Tuesday, September 19, 2006

Nice Tattoos You Have There


A ball of fire lively burning with dazzles of yellow, orange and red hues before a Sanskrit word Ohm inked in black on the lower nape of his neck. While he was changing his pants I got a sneak of another tattoo on his right calf. The magic number was three he said: The number of tattoos on his body. With that I only have to use my detective skills to unearth the hidden one sooner or later.


It was a rather warm night when we were having a nasi goreng tektek dinner somewhere near his residence when he asked me, “Do you mind if I plan to have another tattoo across my chest? It’s gonna be a tribal one”. “Go ahead, I never mind anyone with tattoos” afraid he’d get big-headed, I said without divulging an important kink that I have for dudes with tatts.
“You should get one… You’d look good with a tattoo or two” he continued.
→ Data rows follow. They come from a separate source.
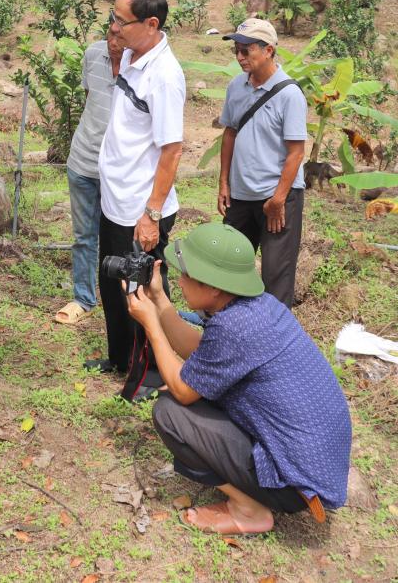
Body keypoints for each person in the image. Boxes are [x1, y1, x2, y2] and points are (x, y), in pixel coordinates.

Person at [126, 222, 351, 536]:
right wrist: (160, 300)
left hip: (297, 483)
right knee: (187, 393)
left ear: (215, 287)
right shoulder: (257, 308)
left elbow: (182, 390)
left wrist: (150, 323)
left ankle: (250, 510)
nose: (180, 280)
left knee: (170, 411)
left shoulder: (234, 328)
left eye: (187, 274)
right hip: (313, 466)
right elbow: (198, 350)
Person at [93, 0, 185, 399]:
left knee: (142, 292)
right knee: (112, 284)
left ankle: (148, 374)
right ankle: (118, 357)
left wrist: (151, 213)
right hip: (115, 199)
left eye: (121, 21)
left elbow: (171, 151)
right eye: (112, 17)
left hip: (140, 209)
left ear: (151, 23)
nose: (114, 27)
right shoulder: (132, 54)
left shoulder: (165, 75)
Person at [217, 18, 307, 307]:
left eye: (247, 50)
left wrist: (278, 200)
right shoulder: (236, 87)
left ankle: (273, 337)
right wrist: (223, 183)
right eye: (237, 51)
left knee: (275, 274)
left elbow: (296, 152)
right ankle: (222, 326)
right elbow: (230, 133)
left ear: (268, 50)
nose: (240, 57)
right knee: (228, 266)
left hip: (276, 198)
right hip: (241, 195)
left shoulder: (289, 94)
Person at [54, 29, 125, 326]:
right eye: (111, 31)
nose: (113, 38)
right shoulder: (93, 54)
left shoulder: (144, 66)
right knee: (83, 236)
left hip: (120, 170)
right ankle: (83, 298)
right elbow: (90, 101)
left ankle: (124, 297)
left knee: (120, 241)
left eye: (121, 33)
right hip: (82, 161)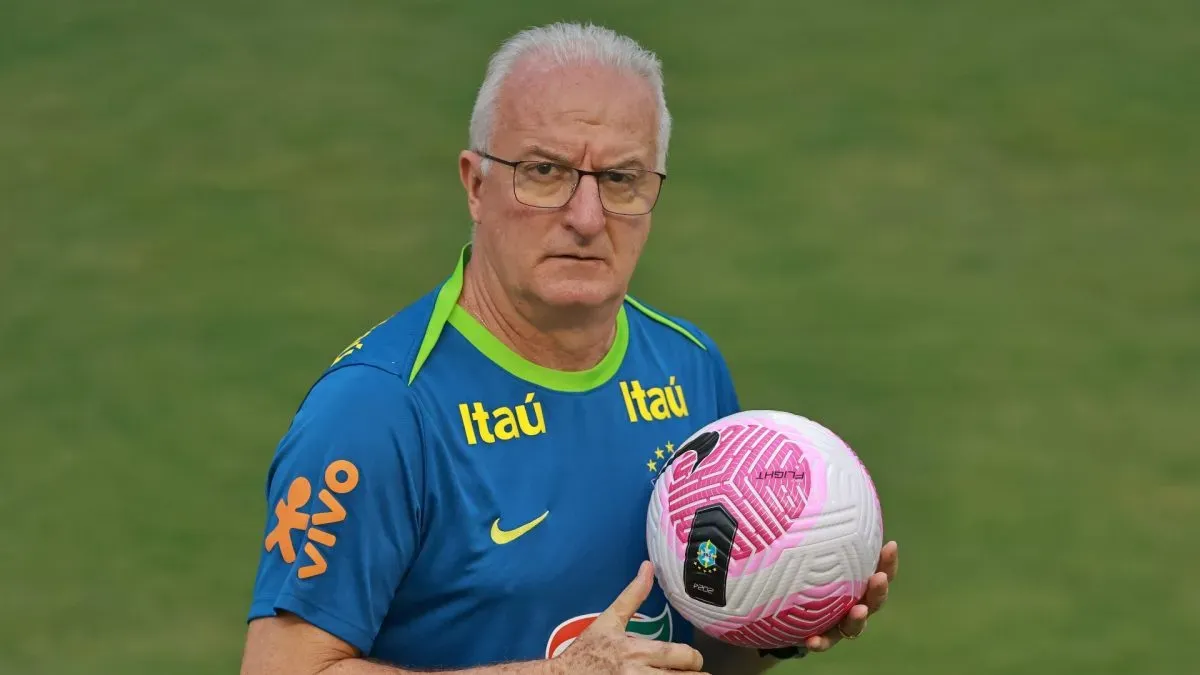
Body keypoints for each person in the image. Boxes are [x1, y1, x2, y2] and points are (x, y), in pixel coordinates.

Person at [240, 21, 898, 675]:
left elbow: (694, 653)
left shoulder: (689, 366)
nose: (586, 217)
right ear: (475, 184)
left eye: (621, 178)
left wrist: (780, 618)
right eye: (545, 171)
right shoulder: (376, 410)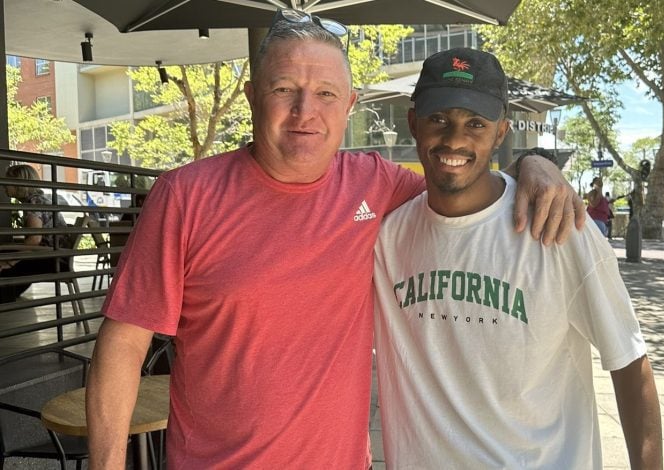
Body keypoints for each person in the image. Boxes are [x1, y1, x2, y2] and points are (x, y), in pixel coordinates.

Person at [85, 10, 585, 469]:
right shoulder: (186, 196)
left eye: (326, 93)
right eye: (284, 89)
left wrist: (533, 165)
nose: (306, 111)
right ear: (253, 96)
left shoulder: (375, 184)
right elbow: (123, 346)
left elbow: (461, 183)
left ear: (348, 105)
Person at [373, 48, 662, 469]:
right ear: (413, 122)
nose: (455, 139)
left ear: (501, 132)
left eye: (475, 123)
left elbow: (630, 362)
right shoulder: (385, 239)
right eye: (439, 119)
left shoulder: (560, 228)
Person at [0, 164, 69, 302]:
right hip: (56, 255)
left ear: (19, 183)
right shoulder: (38, 199)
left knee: (6, 267)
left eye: (7, 182)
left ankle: (6, 300)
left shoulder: (33, 202)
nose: (4, 186)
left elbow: (34, 240)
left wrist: (10, 261)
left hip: (53, 258)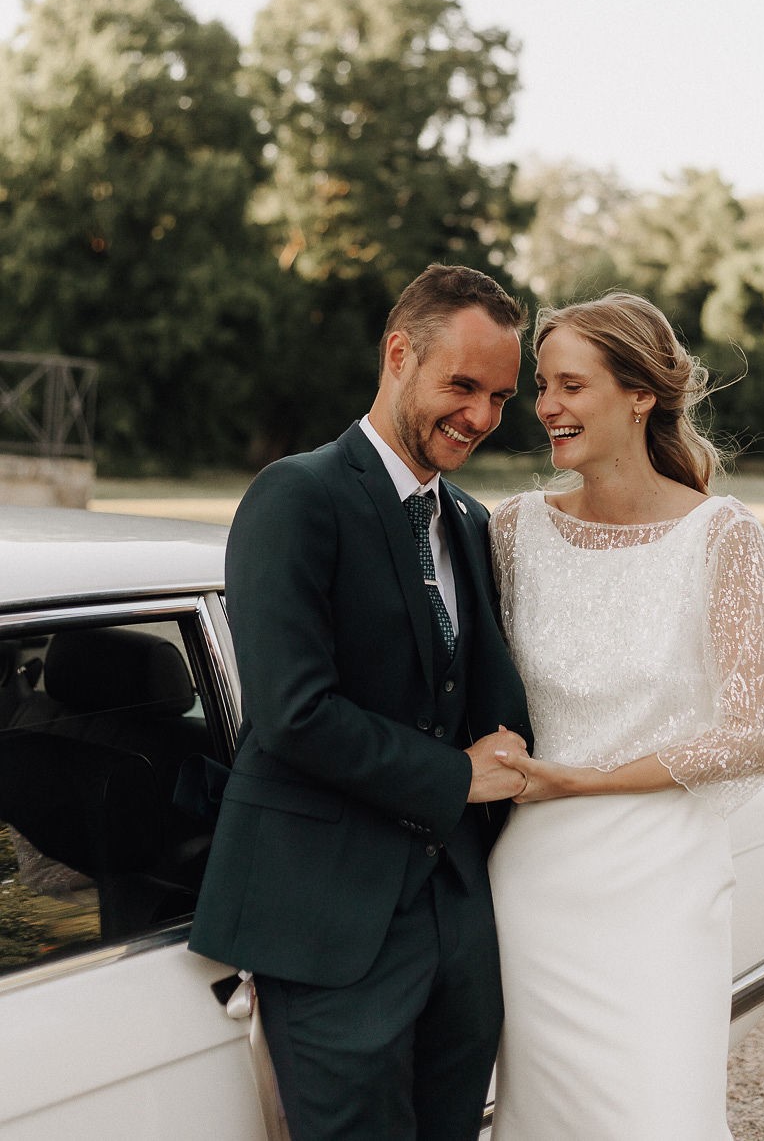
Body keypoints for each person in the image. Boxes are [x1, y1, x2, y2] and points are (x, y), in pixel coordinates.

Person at [189, 264, 533, 1141]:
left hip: (456, 922)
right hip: (328, 923)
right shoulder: (296, 497)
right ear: (398, 354)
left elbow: (488, 701)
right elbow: (294, 712)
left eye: (500, 396)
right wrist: (456, 776)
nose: (483, 418)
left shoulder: (469, 520)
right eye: (463, 385)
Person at [487, 292, 764, 1141]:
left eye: (571, 386)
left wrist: (591, 778)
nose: (547, 407)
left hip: (663, 888)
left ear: (640, 394)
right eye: (542, 387)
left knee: (662, 1117)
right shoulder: (514, 532)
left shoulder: (722, 535)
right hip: (537, 887)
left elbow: (754, 733)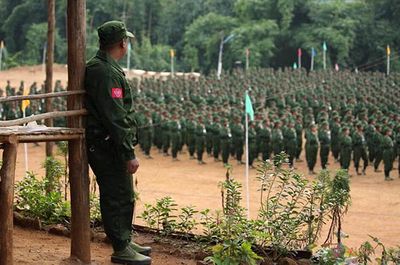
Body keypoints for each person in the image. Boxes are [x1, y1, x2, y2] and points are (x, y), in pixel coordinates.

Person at [85, 21, 151, 265]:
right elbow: (115, 117)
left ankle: (123, 239)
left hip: (108, 142)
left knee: (124, 192)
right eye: (127, 41)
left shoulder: (103, 67)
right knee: (117, 193)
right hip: (107, 144)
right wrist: (128, 153)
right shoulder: (105, 72)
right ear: (122, 43)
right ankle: (120, 247)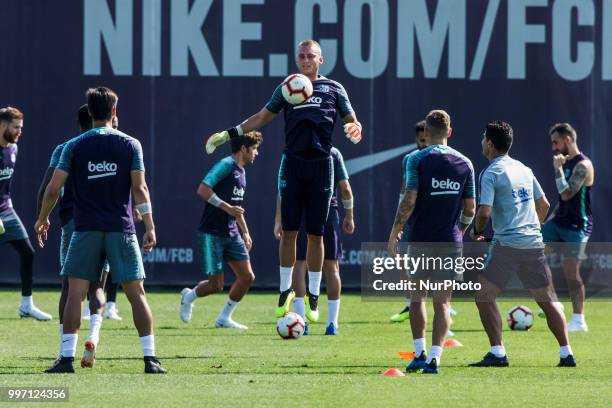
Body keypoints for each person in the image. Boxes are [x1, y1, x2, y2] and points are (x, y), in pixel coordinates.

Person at [205, 40, 362, 322]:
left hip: (322, 166)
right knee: (289, 232)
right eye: (301, 56)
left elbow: (351, 119)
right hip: (293, 164)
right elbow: (262, 117)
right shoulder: (287, 88)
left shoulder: (334, 88)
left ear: (321, 59)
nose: (305, 60)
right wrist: (229, 134)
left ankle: (314, 293)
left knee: (316, 234)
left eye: (310, 56)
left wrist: (354, 128)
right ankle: (284, 290)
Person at [36, 87, 165, 374]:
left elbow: (53, 189)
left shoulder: (74, 146)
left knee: (74, 294)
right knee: (137, 294)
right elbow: (140, 190)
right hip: (122, 229)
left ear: (90, 112)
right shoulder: (132, 144)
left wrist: (42, 218)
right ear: (114, 112)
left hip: (85, 230)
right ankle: (150, 360)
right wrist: (150, 226)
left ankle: (66, 359)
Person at [469, 121, 575, 368]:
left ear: (491, 144)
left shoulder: (491, 172)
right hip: (533, 244)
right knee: (547, 301)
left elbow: (483, 212)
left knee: (483, 297)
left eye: (484, 138)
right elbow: (545, 205)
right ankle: (566, 353)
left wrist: (477, 232)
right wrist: (531, 229)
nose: (482, 142)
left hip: (507, 246)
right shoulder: (524, 169)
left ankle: (497, 353)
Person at [387, 110, 475, 374]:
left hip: (420, 240)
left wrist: (395, 231)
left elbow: (409, 199)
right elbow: (470, 208)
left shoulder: (414, 159)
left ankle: (419, 353)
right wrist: (458, 230)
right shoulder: (466, 163)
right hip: (450, 241)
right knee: (443, 302)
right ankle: (435, 358)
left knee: (417, 298)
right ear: (449, 132)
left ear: (425, 132)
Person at [36, 105, 108, 367]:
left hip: (73, 223)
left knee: (69, 288)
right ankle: (93, 338)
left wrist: (41, 219)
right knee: (97, 286)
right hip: (106, 223)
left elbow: (47, 189)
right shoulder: (116, 145)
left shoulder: (66, 148)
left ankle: (65, 350)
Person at [179, 131, 262, 329]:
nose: (256, 153)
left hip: (232, 233)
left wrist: (246, 232)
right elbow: (203, 189)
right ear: (243, 149)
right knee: (216, 285)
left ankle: (223, 318)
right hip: (211, 233)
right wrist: (227, 208)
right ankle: (189, 296)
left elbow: (237, 208)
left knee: (247, 277)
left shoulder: (242, 172)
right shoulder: (225, 165)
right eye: (254, 149)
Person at [274, 147, 354, 334]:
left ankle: (303, 322)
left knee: (300, 265)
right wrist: (349, 215)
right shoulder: (333, 153)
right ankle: (332, 324)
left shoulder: (293, 152)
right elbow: (346, 190)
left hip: (300, 215)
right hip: (327, 213)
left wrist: (278, 219)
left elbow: (282, 189)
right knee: (332, 267)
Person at [0, 106, 52, 321]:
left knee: (27, 253)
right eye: (16, 127)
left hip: (5, 210)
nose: (20, 132)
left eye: (21, 127)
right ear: (2, 126)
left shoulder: (13, 149)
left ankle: (26, 306)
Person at [541, 123, 594, 332]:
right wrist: (551, 218)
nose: (553, 147)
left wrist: (557, 169)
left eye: (556, 142)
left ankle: (579, 319)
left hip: (577, 225)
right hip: (559, 221)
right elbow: (562, 202)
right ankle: (554, 302)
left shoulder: (584, 165)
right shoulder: (565, 162)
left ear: (568, 140)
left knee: (571, 272)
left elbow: (566, 194)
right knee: (534, 253)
I know I would. At that moment I started imagining myself having a tiger crouching on my right upper back. But then again, how does one suppose to fuck himself? Cuz I’d definitely fuck myself I were a tattoo dude. Secondly, the idea of permanency scared the hell out of me. With Martha, you could always rearrange your living room, but to erase or exchange a tattoo? It’s a lifetime commitment in which I don’t think I am giving in yet. Lastly of course, I wasn’t about to hurt myself with any sharp objects piercing onto the surface of my skin. Ask me again if the object happened to be blunt, inviting, and oozing with hmmm. I’ll stop here to leave a space for your imagination.

Getting back to the person, I don’t even know why I chose to date this person. He didn’t seem right, didn’t even look right for my type for he was rather skinny. It must be his tattoos. I am well known as the ultimate sucker for tattoo dudes. One of my favorite ever TV shows is Miami Inked. Gorgeous everlasting paintings that would utilize your skin as the display medium. And even the hot tattoo “artists” in the show were my ultimate eye-candies. Don’t ask me the reason why I like this subject very much. Maybe I am stuck with one of those “two goodie-shoes princess who only dates bad boys” stigmas. The thing is, I don’t exactly look like a princess with this ever-going army look of mine. And I prefer sneakers any day to any stilettos made of glass, even if the venerable Datuk Jimmy Choo would ever market them.

If one could ever associate the primal behaviors of a pack of wild dogs with their human counterparts: I would say that as an alpha-bitch, I would need to date a top-dog. Just insuring that I’d get the crème-de-la-crème for my future offspring (physically and socially).

But however, I won’t be calling this latest tattoo dude in my collection a top-dog either. (As if! I wish I had a collection of this type anyway). With insecurity as his latest fashion, even moi, this bitch, is even more masculine than him. I felt like a butch dating a fem lesbian. And the reason why I rarely date brondong (younger guys) was that I don’t need another financial burden in the life of crazy ol’e me. As long as you can support and supply yourself with whatever you may want or need in your life then I am fine. And as long as you don’t ask these extremely delicate matters from me I’d be fine. But as you guessed it, not trying to corner him, I just wished that he’d manage his life better than today. But most of all, to be a top-dog, at least you’d have to be a top. Isn’t it?

So when friends asked me where was I in these couple of weeks, “busy with work or with date” usually were my replies.

When one of them asked, “Oh my God this guy must be so gorgeous…”
Another friend retorted, “No…”

“He must be so hunky…”
“No…” this annoying friend replied again.

“Is he nice to hang around with? To have decent conversations?”
“No…” he kept on replying.

“Extremely rich?”
“Money can’t buy me love... And besides as a career woman, I’d get my own Valextra tote (in white) in due time when I feel like it…” this time I replied.

“Maybe he’s good in bed?”
“Dunno, haven’t test-driven him”

“For this long you haven’t tested his engines?”
“Yes.. Is that supposed to be a problem?” I asked.

“So what is it that you see in him then?”
“I dunno…” said I squeezing a civilized answer.

“Tsk, tsk, tsk. Ooh, must be the tattoos then…” they all converged in harmony.

Well well, for beauty, umm… I mean, tattoos, are only skin deep.
I am a really really shallow person then.

At least I recently managed revealing the third drawing on his body.
Tehehehehehe...

1 Comments:

Anonymous Anonymous said...

tattoos trigger the inner demons which princesses of a certain comfort level find so hard to resist. confront your demons, confront your demons, confront them!!!